§ Work instructions
Return each line below holding the string "green".

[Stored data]

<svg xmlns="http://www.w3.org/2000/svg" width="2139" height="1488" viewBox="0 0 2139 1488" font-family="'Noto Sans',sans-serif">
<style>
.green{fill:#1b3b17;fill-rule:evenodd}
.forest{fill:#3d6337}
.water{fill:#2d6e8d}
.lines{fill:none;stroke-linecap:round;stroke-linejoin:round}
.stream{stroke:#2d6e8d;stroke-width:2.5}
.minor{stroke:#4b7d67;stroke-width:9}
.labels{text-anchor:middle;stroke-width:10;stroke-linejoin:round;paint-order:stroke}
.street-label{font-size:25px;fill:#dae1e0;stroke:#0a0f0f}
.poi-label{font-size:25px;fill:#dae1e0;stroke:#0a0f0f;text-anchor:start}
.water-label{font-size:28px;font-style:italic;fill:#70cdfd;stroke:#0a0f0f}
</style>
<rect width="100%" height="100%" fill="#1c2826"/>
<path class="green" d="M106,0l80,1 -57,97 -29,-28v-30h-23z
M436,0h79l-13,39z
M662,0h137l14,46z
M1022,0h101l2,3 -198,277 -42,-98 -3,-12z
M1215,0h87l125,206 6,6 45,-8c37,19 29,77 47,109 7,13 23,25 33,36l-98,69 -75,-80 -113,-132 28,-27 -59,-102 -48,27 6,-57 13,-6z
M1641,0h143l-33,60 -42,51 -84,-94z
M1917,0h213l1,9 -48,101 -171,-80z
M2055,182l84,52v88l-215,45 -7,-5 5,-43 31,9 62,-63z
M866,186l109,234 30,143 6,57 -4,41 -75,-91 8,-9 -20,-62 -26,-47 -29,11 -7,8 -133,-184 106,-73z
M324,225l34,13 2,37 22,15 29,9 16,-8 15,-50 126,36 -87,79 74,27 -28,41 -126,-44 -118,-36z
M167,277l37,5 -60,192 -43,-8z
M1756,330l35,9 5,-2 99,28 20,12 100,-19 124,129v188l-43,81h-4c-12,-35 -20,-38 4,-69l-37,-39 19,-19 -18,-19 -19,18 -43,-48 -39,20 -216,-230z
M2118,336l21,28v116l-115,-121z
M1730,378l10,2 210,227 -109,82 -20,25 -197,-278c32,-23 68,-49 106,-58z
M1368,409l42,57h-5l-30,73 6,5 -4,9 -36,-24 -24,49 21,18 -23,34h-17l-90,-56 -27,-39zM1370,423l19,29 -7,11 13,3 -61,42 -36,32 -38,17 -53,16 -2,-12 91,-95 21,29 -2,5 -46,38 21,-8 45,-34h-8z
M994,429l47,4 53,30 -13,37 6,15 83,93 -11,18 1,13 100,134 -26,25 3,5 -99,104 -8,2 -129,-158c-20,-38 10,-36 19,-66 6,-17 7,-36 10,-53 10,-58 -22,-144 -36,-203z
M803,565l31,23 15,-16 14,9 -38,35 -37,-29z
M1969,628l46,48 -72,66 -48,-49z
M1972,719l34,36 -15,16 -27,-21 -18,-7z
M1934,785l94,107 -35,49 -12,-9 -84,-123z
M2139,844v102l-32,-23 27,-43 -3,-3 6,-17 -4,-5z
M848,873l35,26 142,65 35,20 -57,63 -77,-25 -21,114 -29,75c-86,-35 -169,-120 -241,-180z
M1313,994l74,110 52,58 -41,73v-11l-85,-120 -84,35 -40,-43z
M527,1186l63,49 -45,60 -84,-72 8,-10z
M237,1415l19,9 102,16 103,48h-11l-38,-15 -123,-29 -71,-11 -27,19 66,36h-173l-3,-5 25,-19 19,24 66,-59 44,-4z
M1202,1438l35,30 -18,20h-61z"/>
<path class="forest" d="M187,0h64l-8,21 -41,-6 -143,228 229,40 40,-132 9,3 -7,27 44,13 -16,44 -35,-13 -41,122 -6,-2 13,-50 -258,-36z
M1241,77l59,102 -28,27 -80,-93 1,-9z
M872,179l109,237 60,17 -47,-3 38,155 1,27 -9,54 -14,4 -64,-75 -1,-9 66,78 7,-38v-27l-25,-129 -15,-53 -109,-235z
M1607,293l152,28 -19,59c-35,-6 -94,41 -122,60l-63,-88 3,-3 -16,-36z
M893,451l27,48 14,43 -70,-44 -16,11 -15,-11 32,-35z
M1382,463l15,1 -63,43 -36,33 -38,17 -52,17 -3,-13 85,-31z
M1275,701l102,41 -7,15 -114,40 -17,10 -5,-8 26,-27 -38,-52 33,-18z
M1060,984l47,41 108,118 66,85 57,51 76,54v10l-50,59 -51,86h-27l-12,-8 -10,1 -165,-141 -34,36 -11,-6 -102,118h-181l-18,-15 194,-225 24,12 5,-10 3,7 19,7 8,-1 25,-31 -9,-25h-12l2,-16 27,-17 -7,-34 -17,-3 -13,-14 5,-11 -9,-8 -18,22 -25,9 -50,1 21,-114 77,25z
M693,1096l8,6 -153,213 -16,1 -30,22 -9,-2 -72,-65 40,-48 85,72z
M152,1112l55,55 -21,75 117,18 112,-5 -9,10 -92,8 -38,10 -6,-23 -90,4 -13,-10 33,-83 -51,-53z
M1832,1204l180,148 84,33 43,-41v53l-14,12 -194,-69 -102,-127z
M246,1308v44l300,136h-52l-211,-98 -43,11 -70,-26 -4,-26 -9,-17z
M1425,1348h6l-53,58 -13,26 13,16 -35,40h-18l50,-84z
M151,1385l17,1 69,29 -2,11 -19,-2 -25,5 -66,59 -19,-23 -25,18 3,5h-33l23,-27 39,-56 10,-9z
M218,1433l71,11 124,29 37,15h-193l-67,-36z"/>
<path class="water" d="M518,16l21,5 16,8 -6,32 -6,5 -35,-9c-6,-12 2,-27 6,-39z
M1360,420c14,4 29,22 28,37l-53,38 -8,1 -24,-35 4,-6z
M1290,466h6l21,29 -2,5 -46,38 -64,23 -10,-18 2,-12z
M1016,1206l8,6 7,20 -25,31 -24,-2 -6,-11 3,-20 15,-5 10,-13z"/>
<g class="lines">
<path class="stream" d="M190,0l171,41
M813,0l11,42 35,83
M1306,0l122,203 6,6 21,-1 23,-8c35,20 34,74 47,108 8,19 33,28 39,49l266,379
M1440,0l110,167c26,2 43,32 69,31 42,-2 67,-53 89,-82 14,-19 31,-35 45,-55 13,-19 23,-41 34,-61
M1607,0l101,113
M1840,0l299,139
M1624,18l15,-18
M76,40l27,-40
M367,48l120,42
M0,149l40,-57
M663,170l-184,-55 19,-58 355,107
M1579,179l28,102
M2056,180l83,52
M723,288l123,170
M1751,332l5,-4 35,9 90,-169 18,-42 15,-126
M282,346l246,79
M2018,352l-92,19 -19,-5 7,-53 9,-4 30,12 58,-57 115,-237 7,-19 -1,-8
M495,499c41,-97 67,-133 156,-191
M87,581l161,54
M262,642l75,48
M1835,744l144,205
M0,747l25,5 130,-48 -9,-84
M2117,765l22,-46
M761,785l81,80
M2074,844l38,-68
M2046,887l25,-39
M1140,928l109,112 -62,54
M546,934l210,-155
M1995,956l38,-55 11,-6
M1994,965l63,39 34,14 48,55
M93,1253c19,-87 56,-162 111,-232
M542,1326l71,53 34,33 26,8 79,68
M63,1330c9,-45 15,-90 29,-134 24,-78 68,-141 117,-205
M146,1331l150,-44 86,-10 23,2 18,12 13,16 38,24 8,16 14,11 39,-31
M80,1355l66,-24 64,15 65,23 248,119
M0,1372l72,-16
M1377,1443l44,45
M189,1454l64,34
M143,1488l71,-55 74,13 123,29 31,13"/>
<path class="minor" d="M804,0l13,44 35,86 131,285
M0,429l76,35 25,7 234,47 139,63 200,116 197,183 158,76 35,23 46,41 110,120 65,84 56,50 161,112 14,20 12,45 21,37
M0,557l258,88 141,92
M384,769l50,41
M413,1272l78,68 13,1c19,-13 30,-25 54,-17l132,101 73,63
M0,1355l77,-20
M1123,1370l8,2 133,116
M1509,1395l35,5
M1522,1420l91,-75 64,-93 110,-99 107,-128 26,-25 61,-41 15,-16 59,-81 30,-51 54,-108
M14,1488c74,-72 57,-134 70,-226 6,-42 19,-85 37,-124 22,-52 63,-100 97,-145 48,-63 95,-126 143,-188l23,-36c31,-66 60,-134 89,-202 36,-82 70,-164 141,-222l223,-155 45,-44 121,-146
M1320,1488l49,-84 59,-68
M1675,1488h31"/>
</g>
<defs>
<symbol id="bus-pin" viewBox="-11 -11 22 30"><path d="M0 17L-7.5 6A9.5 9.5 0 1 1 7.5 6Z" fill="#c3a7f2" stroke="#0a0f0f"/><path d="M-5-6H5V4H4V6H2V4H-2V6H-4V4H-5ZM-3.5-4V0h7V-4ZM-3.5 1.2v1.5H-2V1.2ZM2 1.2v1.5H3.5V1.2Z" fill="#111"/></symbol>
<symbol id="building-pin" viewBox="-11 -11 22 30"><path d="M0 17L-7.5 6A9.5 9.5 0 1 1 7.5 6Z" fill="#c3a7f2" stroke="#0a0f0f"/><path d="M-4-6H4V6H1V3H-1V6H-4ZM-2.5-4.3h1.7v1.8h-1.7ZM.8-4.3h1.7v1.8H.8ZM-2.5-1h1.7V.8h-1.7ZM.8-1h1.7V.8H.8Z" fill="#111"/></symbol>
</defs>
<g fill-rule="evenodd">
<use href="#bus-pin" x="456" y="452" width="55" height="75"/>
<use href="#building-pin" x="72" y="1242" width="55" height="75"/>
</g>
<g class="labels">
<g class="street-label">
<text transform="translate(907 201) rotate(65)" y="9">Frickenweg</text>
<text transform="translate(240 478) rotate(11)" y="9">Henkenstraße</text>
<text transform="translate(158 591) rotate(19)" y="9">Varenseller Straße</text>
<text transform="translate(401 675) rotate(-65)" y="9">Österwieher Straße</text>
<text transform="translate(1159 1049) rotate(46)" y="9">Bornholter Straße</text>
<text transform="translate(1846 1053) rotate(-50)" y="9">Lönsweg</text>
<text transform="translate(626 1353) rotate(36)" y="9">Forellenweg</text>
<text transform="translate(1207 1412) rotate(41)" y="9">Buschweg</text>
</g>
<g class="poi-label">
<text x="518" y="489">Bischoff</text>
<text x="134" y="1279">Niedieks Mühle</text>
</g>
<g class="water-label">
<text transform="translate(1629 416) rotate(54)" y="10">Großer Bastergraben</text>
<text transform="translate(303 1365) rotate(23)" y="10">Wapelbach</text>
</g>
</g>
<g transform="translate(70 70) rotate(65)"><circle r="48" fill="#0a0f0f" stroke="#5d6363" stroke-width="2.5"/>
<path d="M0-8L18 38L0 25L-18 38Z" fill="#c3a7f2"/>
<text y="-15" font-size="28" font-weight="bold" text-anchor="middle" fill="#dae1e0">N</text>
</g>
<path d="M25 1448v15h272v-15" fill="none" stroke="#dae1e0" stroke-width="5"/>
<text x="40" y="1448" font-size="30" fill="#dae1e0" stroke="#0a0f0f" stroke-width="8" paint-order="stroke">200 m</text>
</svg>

§ Expected answer
.green{fill:#1b3b17;fill-rule:evenodd}
<path class="green" d="M106,0l80,1 -57,97 -29,-28v-30h-23z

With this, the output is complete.